The chemical pH sensor described will change color to red or pink to signal an ongoing cathodic delamination failure. Therefore, the connector with embedded indicator must be visually observed at regular intervals. This observation can be included in a routine check of underwater structures with an ROV (or by a diver in shallow waters). Alternatively, it can be observed with a camera or

CCTV.

Other chemical indicators may be used in place of the phenolphthalein-based indicator described above, provided they are sufficiently stable for the long periods of use that may be required.

Furthermore, it is possible to use an electronic pH sensor to provide an electrically sensitive indication of pH at the metal/mantle interface instead of a visually sensitive indication required for a chemical indicator.

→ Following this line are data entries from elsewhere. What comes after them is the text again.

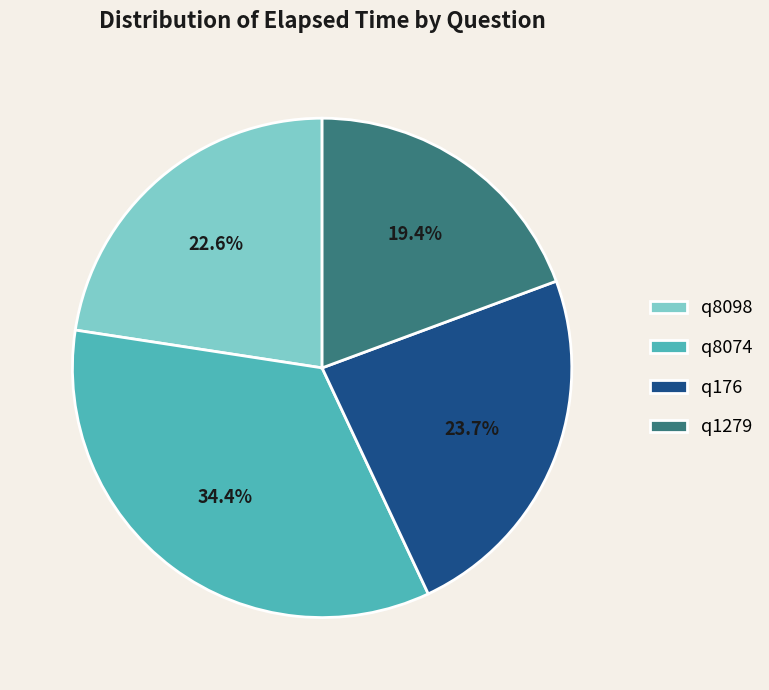

Does q1279 represent more than half of the total?

No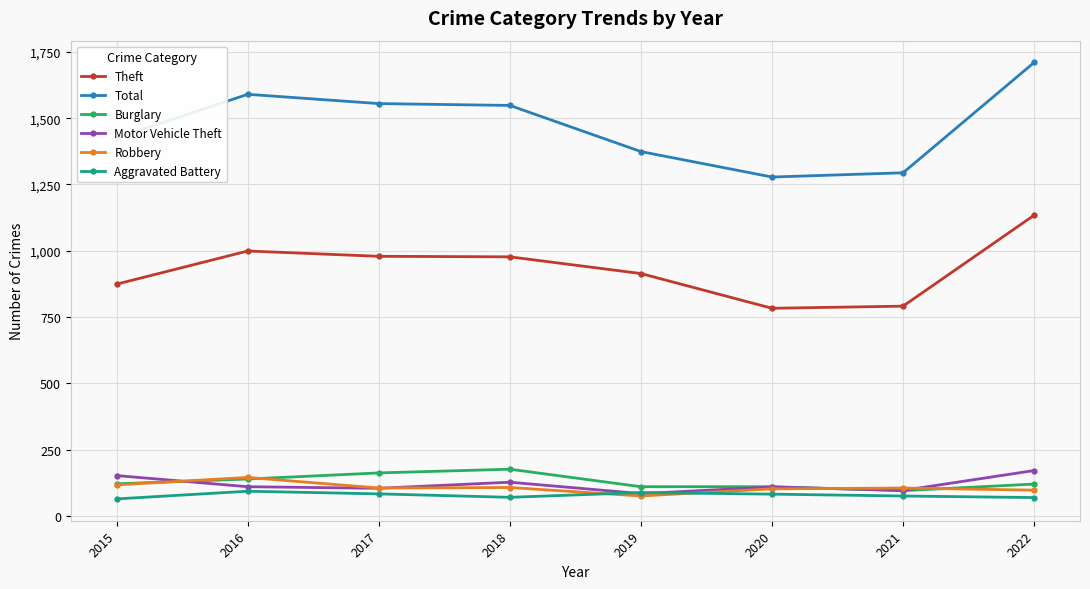

Which series has the widest spread of values?

Total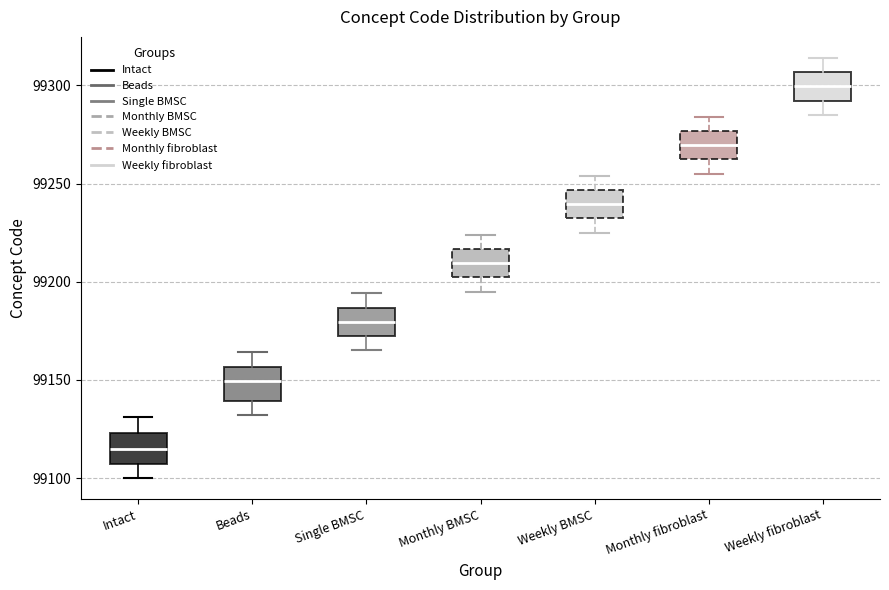

Reading left to right, transcribe this box plot: for each box, give where its median line is, the range the box spans, and where its two whiskers end, as read against the y-axis. The values are not printed on the chart, so give them approximately, as read against the axis.

Intact: median 99115, box 99105 to 99125, whiskers 99100 to 99130
Beads: median 99150, box 99140 to 99155, whiskers 99130 to 99165
Single BMSC: median 99180, box 99170 to 99185, whiskers 99165 to 99195
Monthly BMSC: median 99210, box 99200 to 99215, whiskers 99195 to 99225
Weekly BMSC: median 99240, box 99230 to 99245, whiskers 99225 to 99255
Monthly fibroblast: median 99270, box 99260 to 99275, whiskers 99255 to 99285
Weekly fibroblast: median 99300, box 99290 to 99305, whiskers 99285 to 99315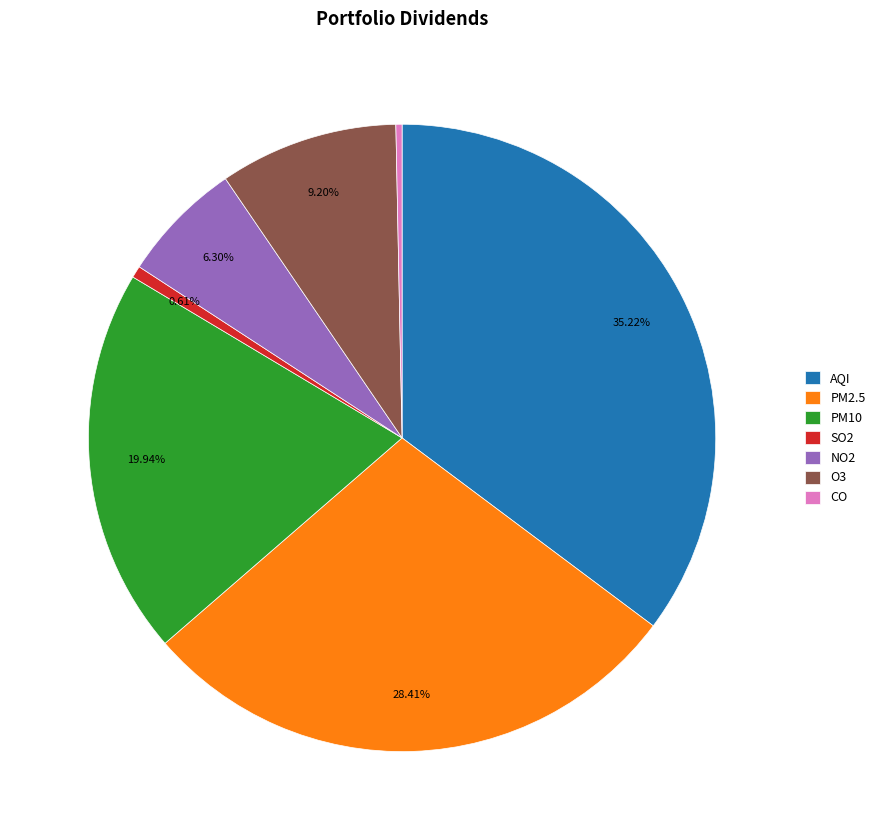

Which slice is the largest?

AQI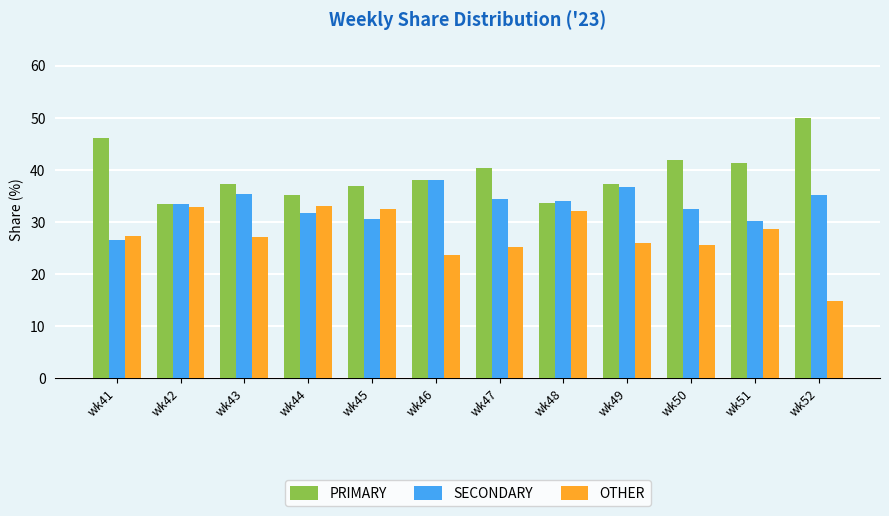

The value of PRIMARY at wk50 is 42.0. True or false?

True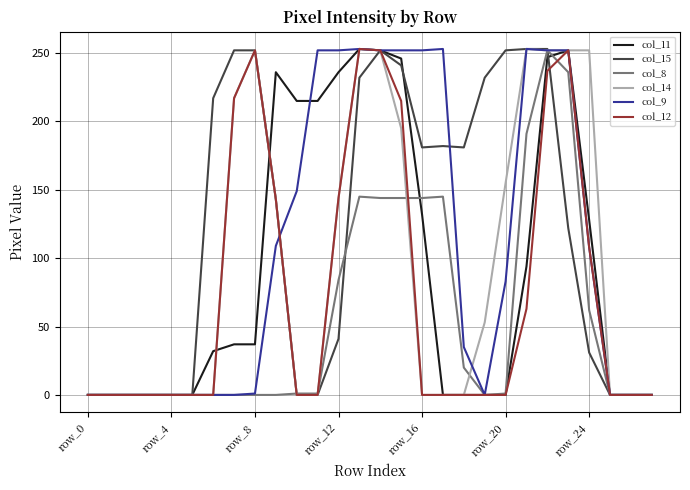

What is the greatest value displayed?

253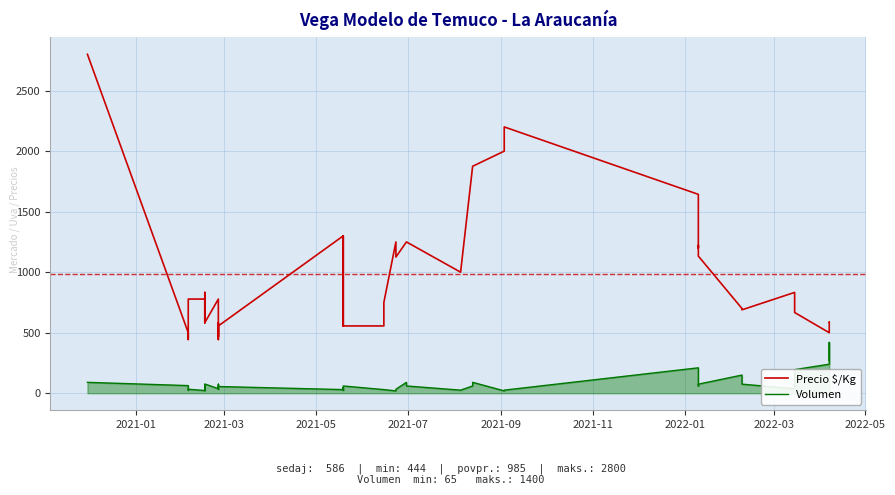

What is the difference between the maximum and minimum values in the Precio $/Kg series?

2356.0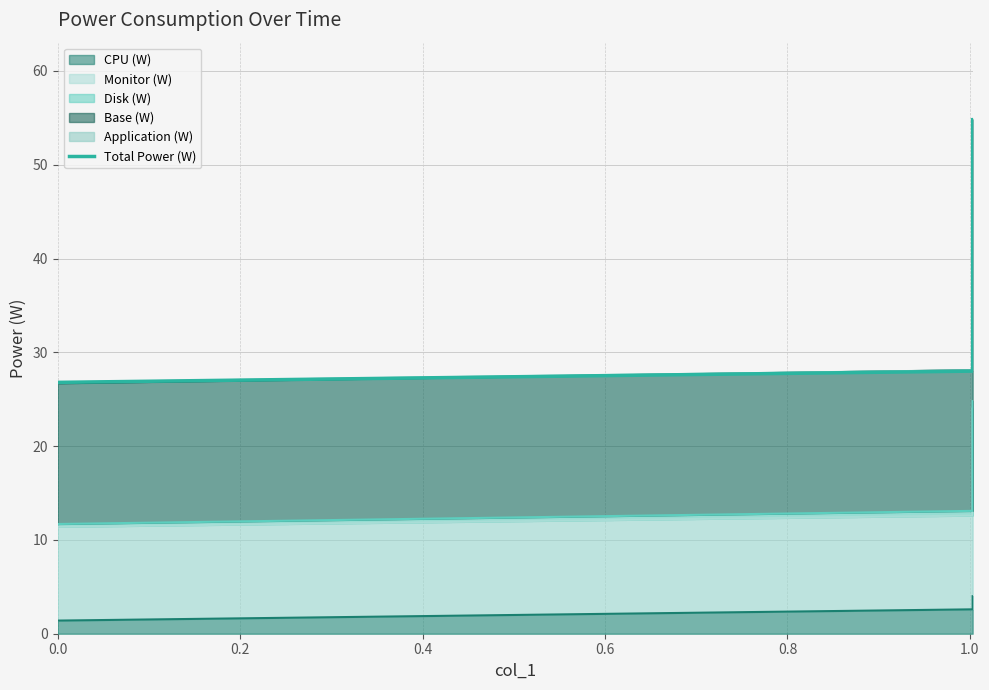

Which has a higher value, 0.0 or 0.2?

0.2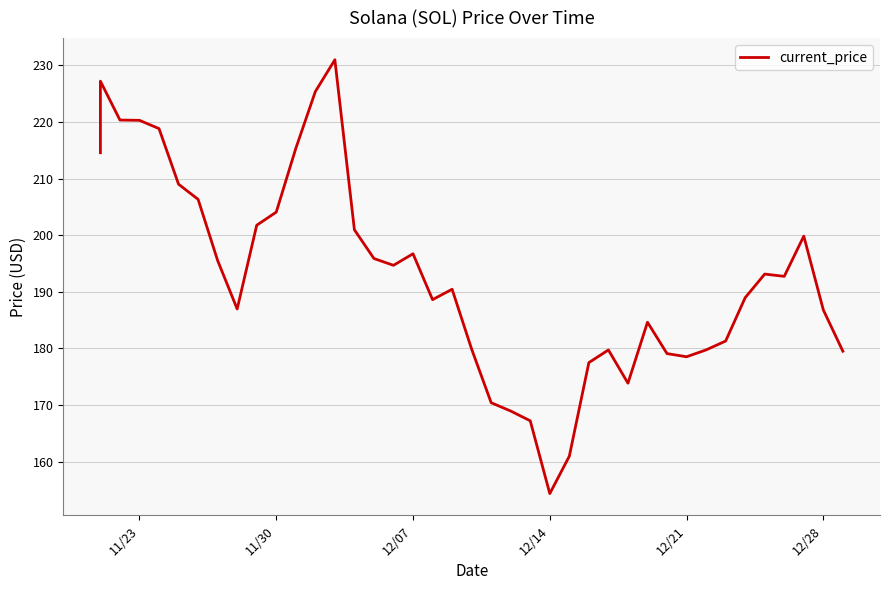

What is the maximum value shown in the chart?

231.0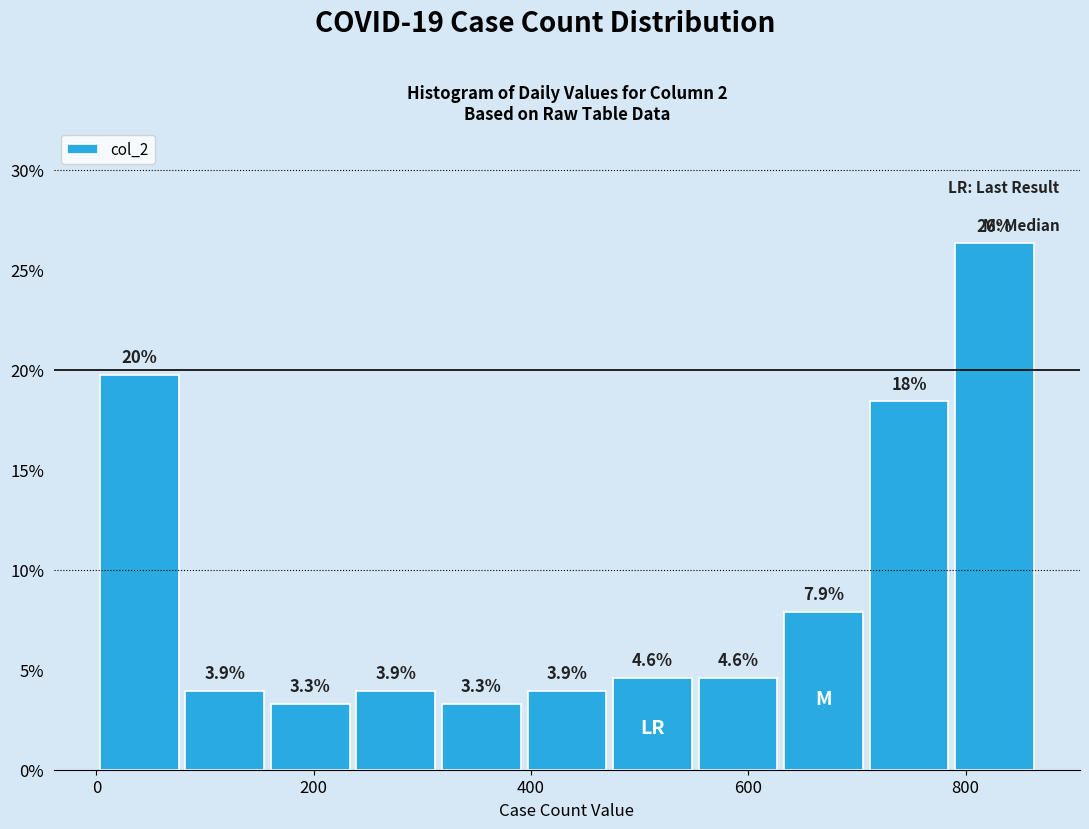

Read against the x-axis, roughly where is the centre of the tallest bar?

820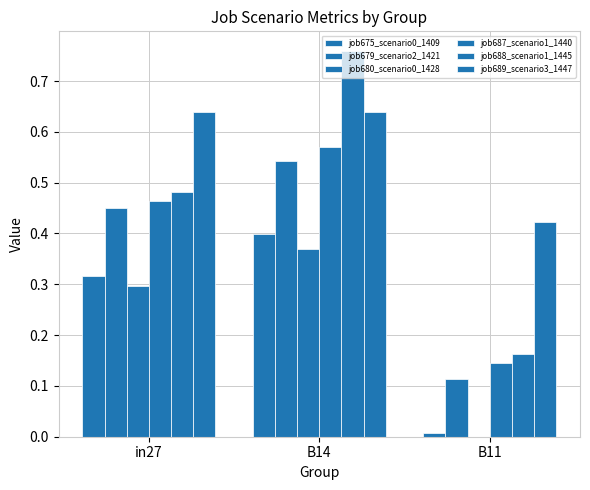

How many distinct data groups are displayed?

6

Power and communication for this electronic sensor could be provided via extra pins on the connector. Such a connector would not require visual monitoring. However, an electronic sensor is not currently preferred because commercially available electronic sensors have not been proven to have the ability to remain stable over a long period of time (at least several years).

Claims (9)

1. An underwater device comprising a metal part (12) placed in a polymeric sheath or jacket (11, 14), characterized by means (10) for providing a tactile indication of highly alkaline pH at an interface between the part and the jacket. 2. Device as stated in claim 1, characterized in that the part is a metal shell for an underwater cable connector (12). 3. Device as stated in claim 2, characterized in that the cable (13) extends from the connector and close to the connector (12) is covered with the polymeric sheath. 4. Device as stated in one of claims 1 to 3, characterized in that the devices (10) comprise a chemical indicator and the sheath (11) is sufficiently translucent (translucid) to allow visual observation of the indicator. 5. Device as stated in claim 4, characterized in that the chemical indicator comprises phenolphthalein. 6. Device as stated in claim 4 or claim 5, characterized in that the cover comprises a heat-shrinkable sleeve (14) and a molded cover (11). 7. Method for monitoring the condition of an underwater part having a protective polymer sleeve (11, 14) over a metal shell, characterized in that it comprises monitoring the occurrence of highly alkaline pH in an interface (7) between the shell and the shell so as to provide a warning on delamination of the sheath. 8. Method for manufacturing a pH indicator for an underwater cable connector (12) having a metal shell, characterized in that it comprises: (vi) placing a heat-shrinkable translucent sleeve (14) over the shell; (vii) crimping one end of the sleeve (14) on the shell to form a receiver (15) between the sleeve and the shell; (viii) partially filling the receiver (15) with a solution of a chemical indicator; (ix) heat shrinking the other end (16) of the sleeve to seal the indicator inside the sleeve; and (x) attaching a cable (13) to the connector. 9. Method as stated in claim 8, characterized in that it further comprises casting a translucent polymeric cover (11) over the sleeve and the cable (13) near the connector.